» LISTED ENTRIES:
# # # #

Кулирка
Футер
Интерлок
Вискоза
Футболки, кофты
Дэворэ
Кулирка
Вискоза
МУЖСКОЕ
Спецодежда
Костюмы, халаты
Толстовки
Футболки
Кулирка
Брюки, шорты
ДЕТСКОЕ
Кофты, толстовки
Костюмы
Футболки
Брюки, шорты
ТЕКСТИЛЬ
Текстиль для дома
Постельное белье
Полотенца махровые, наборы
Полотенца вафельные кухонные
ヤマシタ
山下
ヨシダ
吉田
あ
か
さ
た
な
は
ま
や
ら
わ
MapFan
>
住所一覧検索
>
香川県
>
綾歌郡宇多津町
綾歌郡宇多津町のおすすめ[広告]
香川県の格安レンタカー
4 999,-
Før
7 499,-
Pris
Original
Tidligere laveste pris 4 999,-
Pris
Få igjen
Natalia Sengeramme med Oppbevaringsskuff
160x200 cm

# # # #

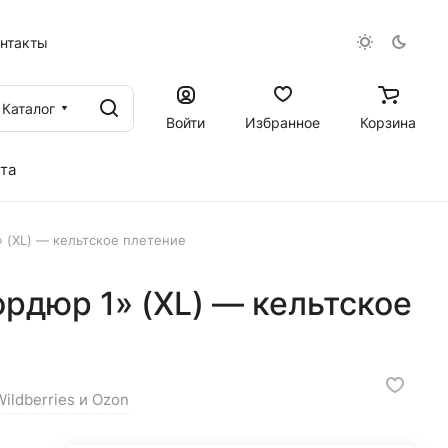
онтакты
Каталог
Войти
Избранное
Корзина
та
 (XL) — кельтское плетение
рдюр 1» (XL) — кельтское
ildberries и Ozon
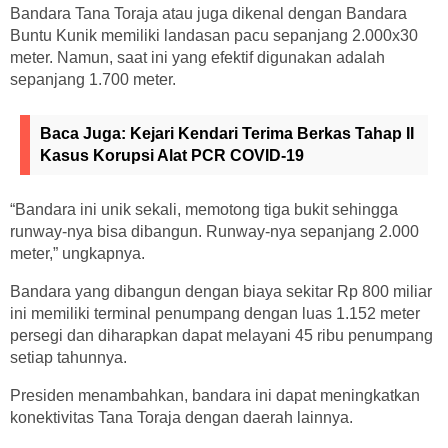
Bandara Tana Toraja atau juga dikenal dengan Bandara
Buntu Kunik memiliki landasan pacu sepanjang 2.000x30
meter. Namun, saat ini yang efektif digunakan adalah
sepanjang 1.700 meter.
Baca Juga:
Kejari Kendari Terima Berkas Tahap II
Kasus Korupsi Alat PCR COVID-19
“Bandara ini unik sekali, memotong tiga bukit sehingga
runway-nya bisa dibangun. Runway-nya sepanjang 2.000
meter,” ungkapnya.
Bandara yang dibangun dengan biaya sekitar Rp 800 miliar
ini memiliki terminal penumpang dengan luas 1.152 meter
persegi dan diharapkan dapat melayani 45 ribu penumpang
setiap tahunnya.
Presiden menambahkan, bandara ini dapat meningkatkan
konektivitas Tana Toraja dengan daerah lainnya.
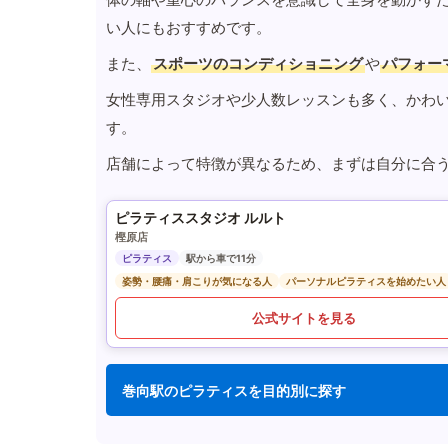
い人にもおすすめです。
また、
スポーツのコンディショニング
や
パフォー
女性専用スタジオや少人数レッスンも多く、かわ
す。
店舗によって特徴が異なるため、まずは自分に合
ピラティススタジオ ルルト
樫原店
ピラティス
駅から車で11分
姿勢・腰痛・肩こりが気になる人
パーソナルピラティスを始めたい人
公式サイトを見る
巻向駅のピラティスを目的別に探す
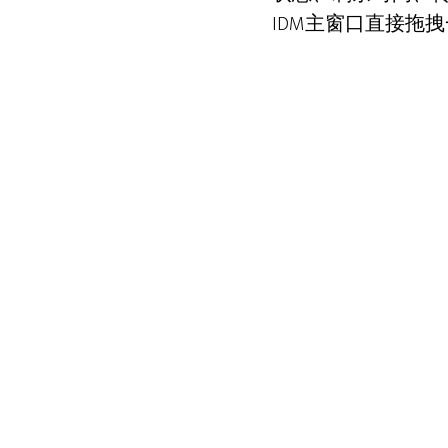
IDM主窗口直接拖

# # # #

» GOAL OF THE EXERCISE: Look above for the line with "Kejari Kendari Terima Berkas Tahap II"; retype exactly that line, every line after it up to the line with "setiap tahunnya.", and that line too, nothing else.

» SOLUTION FOR THIS TASK:
Kejari Kendari Terima Berkas Tahap II
Kasus Korupsi Alat PCR COVID-19
“Bandara ini unik sekali, memotong tiga bukit sehingga
runway-nya bisa dibangun. Runway-nya sepanjang 2.000
meter,” ungkapnya.
Bandara yang dibangun dengan biaya sekitar Rp 800 miliar
ini memiliki terminal penumpang dengan luas 1.152 meter
persegi dan diharapkan dapat melayani 45 ribu penumpang
setiap tahunnya.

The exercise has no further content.